Certo è un’attitudine tutta italiana quella di delegare ai singoli le massime responsabilità. È successo più o meno lo stesso, almeno dal punto di vista mediatico, con Raffaele Cantone, divenuto ultimo baluardo per il contrasto della corruzione e del malaffare.

Personalmente vorrei un paese in cui Raffaele Cantone (in quanto “Raffaele Cantone”) non esista, ma che tutto il grumo che gli è stato caricato sulle spalle, sia condiviso con i lavoratori pubblici, impiegati bancari, tassisti, eccetera. Da questo punto di vista, a mio avviso l’antimafia ha delle grosse responsabilità. Perché a un certo punto è diventata molto televisiva, ne ha seguito i canoni della comunicazione. Si è molto “mondadorizzata”.
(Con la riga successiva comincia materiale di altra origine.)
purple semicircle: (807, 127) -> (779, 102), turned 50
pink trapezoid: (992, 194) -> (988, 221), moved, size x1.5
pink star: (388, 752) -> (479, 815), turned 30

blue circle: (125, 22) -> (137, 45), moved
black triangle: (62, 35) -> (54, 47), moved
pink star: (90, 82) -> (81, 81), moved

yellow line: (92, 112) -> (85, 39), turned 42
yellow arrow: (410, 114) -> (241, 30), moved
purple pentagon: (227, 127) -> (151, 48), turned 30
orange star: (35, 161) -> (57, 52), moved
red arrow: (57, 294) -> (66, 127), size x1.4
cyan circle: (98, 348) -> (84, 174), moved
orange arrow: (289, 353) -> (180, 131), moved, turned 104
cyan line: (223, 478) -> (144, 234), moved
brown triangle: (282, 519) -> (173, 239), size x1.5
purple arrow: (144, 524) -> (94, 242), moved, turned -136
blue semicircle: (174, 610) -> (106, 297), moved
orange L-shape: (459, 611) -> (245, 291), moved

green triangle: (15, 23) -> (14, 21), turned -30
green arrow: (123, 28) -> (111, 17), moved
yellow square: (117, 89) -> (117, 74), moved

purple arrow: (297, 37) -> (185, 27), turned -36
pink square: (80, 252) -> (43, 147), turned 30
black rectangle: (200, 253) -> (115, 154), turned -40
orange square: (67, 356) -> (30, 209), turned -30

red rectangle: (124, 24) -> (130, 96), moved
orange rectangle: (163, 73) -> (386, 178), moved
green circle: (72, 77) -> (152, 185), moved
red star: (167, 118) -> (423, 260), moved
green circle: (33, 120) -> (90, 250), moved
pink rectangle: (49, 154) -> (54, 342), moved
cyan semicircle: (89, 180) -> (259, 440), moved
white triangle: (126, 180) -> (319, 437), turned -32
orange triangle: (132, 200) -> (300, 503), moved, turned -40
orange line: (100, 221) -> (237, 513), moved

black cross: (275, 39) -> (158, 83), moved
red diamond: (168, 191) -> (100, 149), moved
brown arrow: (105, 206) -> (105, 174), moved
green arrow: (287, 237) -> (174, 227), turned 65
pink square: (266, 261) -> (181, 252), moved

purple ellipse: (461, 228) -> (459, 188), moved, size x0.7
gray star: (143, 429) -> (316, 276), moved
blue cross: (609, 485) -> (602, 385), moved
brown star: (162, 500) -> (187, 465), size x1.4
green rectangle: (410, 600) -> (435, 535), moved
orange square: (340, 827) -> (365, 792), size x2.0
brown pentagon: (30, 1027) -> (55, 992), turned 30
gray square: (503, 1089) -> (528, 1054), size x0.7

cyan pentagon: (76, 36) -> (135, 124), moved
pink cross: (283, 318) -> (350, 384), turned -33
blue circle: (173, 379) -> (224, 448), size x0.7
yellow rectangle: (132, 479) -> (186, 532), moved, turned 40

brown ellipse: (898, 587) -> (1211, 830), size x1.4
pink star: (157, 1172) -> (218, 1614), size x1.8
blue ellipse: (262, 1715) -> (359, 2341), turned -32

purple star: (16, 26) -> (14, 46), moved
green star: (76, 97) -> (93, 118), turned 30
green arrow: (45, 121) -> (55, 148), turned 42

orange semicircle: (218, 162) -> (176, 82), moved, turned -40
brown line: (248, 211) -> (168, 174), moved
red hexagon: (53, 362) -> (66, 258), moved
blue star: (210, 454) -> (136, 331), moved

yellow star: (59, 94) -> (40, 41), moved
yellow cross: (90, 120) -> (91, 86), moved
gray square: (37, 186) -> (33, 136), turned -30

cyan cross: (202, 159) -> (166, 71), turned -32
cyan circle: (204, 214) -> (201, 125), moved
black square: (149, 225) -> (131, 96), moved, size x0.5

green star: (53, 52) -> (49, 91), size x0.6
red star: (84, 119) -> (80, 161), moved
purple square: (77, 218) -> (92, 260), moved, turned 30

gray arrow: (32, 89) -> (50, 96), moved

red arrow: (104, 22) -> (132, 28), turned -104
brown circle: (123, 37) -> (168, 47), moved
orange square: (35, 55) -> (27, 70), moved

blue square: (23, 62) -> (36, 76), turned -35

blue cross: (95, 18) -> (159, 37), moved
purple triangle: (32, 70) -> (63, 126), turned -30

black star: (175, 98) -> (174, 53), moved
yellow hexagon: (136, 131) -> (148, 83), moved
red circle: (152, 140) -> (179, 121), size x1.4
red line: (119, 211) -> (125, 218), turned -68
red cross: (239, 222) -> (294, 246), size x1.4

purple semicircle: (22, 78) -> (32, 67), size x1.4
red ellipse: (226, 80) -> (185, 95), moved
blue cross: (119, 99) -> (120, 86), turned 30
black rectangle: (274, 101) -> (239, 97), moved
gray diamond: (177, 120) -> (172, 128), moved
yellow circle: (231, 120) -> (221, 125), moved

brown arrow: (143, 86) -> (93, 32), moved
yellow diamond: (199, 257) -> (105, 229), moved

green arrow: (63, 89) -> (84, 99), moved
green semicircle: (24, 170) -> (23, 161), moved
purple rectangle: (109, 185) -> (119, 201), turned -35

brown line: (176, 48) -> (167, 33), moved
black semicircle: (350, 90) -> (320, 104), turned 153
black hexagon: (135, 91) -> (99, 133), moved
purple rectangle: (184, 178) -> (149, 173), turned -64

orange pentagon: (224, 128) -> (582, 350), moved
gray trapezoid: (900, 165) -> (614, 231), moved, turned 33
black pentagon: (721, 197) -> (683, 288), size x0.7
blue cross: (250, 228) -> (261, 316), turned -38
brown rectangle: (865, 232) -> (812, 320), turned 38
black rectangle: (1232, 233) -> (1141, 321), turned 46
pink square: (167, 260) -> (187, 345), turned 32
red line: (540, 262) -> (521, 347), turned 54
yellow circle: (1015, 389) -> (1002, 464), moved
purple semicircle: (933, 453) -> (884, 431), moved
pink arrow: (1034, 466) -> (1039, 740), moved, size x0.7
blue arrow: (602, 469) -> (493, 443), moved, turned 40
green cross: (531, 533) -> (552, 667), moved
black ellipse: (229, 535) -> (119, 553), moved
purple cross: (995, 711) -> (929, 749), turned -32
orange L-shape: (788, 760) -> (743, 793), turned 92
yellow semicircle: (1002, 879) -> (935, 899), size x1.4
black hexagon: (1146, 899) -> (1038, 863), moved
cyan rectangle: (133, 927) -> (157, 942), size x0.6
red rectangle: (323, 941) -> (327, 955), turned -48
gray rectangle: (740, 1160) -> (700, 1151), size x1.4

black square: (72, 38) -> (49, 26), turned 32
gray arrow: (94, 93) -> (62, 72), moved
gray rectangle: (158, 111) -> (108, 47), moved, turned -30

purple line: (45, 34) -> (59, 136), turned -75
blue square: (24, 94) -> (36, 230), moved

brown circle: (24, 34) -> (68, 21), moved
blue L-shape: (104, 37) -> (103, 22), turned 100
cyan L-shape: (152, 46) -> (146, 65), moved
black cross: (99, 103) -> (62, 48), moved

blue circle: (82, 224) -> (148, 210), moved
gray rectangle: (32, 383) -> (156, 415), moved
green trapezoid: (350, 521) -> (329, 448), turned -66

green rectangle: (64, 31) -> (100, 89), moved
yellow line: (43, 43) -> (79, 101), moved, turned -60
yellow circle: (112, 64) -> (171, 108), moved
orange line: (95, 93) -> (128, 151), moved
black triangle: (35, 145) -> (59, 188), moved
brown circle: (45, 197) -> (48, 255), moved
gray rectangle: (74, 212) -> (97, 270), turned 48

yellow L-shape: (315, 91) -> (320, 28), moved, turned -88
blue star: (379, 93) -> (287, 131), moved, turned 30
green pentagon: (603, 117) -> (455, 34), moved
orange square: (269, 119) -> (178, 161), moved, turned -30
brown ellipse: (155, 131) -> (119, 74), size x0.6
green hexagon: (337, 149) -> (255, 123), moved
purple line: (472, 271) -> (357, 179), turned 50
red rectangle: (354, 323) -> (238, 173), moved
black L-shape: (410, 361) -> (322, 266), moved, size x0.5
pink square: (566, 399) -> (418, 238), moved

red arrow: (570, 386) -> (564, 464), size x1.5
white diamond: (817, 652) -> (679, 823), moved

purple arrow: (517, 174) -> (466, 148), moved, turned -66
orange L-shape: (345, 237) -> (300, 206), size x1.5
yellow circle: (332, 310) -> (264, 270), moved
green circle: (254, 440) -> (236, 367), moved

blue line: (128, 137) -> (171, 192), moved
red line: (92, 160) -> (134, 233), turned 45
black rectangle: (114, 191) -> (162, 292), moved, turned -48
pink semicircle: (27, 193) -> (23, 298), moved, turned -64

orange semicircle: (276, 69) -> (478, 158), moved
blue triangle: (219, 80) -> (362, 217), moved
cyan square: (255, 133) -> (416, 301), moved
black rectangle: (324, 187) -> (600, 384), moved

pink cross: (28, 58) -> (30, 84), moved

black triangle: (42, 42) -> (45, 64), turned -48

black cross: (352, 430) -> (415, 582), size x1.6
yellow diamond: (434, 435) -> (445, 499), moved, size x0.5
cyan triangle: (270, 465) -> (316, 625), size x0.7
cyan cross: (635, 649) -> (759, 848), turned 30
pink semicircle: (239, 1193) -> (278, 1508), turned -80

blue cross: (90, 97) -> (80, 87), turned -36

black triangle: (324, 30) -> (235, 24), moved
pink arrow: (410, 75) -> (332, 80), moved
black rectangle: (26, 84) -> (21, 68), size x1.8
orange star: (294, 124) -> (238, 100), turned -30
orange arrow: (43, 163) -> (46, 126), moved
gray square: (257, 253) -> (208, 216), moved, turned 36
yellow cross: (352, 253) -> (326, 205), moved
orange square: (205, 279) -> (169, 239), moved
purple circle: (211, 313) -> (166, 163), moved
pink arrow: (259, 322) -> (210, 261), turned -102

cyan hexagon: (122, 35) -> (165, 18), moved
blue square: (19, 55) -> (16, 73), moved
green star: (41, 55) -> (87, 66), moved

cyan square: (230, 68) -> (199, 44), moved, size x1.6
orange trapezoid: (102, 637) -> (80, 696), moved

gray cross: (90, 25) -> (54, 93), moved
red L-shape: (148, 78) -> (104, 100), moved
Per concludere, Lei di solito con chi gioca a calcetto?

(Ride)

Come ha interpretato la metafora di Poletti?

Siamo in un paese in cui alle domande “chi sei?” e “che cosa sai fare?” si è sostituita la domanda “chi ti manda?”. Ma questo ben prima di Poletti. Il ministro non è il problema, ma l’effetto. Ogni tanto qualcuno mi accusa di essere troppo vicino alla politica. E la cosa che mi fa sorridere è che sono gli stessi che poi accusano Pippo Civati di essere una percentuale infinitesima nel panorama politico. Quindi diciamo che, da amico di Pippo, da tifoso del Torino, da persona di sinistra, probabilmente ho sviluppato una affezione per l’essere “minoritario”. Per cui ho giocato a calcetto sempre nel campetto sbagliato.

Restando sempre nella metafora, quale partita sta giocando adesso il nostro Paese? Quali sono le due squadre in campo?

Secondo me in campo c’è un pezzo di politica, che nonostante i sondaggi, sta cercando di giocare con la formazione della coerenza, augurandosi che torni prepotentemente di moda. Dalla parte opposta invece centrodestra e centrosinistra giocano insieme (al massimo si dividono le fasce) con il catenaccio, per l’autopreservazione. L’arbitro di questa partita è la Costituzione. E direi che sta funzionando anche abbastanza bene, nel senso che il più grande oppositore politico dei governi degli ultimi dieci anni è stata la Carta.

Forse per questo hanno cercato di “influenzare” l’arbitro.

Che Renzi, alla Moggi, abbia cercato di chiudere nello spogliatoio la Costituzione, mi ha preoccupato fin da subito. Ma è andata bene.